## Extracted text

▼

P(fish for $>2$ hours) = $P(k=0,\tau =2)$ = $e^{-0.6\times 2}$

P(fish for $>2$ but $<5$ hours) = P(first catch in $[2,5]$ hours) = $P(k=0,\tau =2)(1-P(k=0,\tau =3)$ which is no fish in $[0,2]$ but at least $1$ fish in the next $3$ hours (which will be independent of first $2$ hours)

P(catch at least two fish) = P(at least $2$ catches before $2$ hours) = $1-P(k=0,\tau =2)-P(k=1,\tau =2)$

$E[fish]$ has two possibilities, either single fish after $2$ hours, or many fist before $2$ hours. $$\begin{array}{rl}E[fish]& =E[fish|\tau \le 2](1-P(\tau >2))+E[fish|\tau >2]P(\tau >2)\\ & =(0.6\times 2)\times (1-P(k=0,\tau =2))+1\times P(k=0,\tau =2)\end{array}$$

$E[$Total fishing time$]$ = $2+P(k=0,\tau =2)\frac{1}{\lambda }$, since we fish for atlest $2$ hours

$E[$future fishing time $|$ fished for two hours$]$ can be obtained using the memoryless property of Poisson process. The expected time till first arrival is independent of what has happened till now. Thus, $E[T_1]=\frac{1}{\lambda }$

▲

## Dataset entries

▼

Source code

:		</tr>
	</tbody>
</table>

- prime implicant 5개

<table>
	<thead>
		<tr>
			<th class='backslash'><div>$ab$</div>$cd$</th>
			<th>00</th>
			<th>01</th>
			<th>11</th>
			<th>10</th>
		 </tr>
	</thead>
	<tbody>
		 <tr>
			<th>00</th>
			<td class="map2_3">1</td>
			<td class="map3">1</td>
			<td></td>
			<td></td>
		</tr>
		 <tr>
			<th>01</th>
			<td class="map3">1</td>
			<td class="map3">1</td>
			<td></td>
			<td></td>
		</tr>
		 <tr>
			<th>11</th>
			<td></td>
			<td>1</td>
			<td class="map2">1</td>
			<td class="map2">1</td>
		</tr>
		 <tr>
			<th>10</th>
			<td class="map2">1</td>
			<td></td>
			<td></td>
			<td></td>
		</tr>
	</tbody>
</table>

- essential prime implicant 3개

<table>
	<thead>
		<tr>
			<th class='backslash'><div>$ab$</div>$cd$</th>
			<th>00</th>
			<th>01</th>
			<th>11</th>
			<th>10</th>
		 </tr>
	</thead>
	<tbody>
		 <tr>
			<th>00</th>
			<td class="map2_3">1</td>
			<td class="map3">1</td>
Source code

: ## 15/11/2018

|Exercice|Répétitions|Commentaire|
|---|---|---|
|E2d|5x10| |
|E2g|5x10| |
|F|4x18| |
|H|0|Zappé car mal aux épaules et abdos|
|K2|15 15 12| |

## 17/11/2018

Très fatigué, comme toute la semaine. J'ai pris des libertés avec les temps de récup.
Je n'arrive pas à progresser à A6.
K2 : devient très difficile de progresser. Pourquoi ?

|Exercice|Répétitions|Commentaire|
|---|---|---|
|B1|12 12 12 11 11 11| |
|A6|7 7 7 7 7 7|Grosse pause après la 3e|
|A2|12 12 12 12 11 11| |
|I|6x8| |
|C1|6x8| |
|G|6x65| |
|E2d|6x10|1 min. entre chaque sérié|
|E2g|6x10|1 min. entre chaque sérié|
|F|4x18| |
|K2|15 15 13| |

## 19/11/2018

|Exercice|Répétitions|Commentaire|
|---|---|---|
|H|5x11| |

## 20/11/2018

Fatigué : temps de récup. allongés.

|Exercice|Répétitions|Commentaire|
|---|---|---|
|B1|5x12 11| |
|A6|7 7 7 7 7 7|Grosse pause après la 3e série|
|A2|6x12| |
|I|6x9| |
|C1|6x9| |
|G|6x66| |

▲

## Required actions
(1) In the text on fishing probabilities, which property of the Poisson process is used to find the expected future fishing time after two hours of fishing?
(2) Return the lines of the entries verbatim, starting from the line that contains "- essential prime implicant 3개" and continuing up to and including the last line of the entries.

## Answers given
(1) The memoryless property.

(2)
- essential prime implicant 3개

<table>
	<thead>
		<tr>
			<th class='backslash'><div>$ab$</div>$cd$</th>
			<th>00</th>
			<th>01</th>
			<th>11</th>
			<th>10</th>
		 </tr>
	</thead>
	<tbody>
		 <tr>
			<th>00</th>
			<td class="map2_3">1</td>
			<td class="map3">1</td>
Source code

: ## 15/11/2018

|Exercice|Répétitions|Commentaire|
|---|---|---|
|E2d|5x10| |
|E2g|5x10| |
|F|4x18| |
|H|0|Zappé car mal aux épaules et abdos|
|K2|15 15 12| |

## 17/11/2018

Très fatigué, comme toute la semaine. J'ai pris des libertés avec les temps de récup.
Je n'arrive pas à progresser à A6.
K2 : devient très difficile de progresser. Pourquoi ?

|Exercice|Répétitions|Commentaire|
|---|---|---|
|B1|12 12 12 11 11 11| |
|A6|7 7 7 7 7 7|Grosse pause après la 3e|
|A2|12 12 12 12 11 11| |
|I|6x8| |
|C1|6x8| |
|G|6x65| |
|E2d|6x10|1 min. entre chaque sérié|
|E2g|6x10|1 min. entre chaque sérié|
|F|4x18| |
|K2|15 15 13| |

## 19/11/2018

|Exercice|Répétitions|Commentaire|
|---|---|---|
|H|5x11| |

## 20/11/2018

Fatigué : temps de récup. allongés.

|Exercice|Répétitions|Commentaire|
|---|---|---|
|B1|5x12 11| |
|A6|7 7 7 7 7 7|Grosse pause après la 3e série|
|A2|6x12| |
|I|6x9| |
|C1|6x9| |
|G|6x66| |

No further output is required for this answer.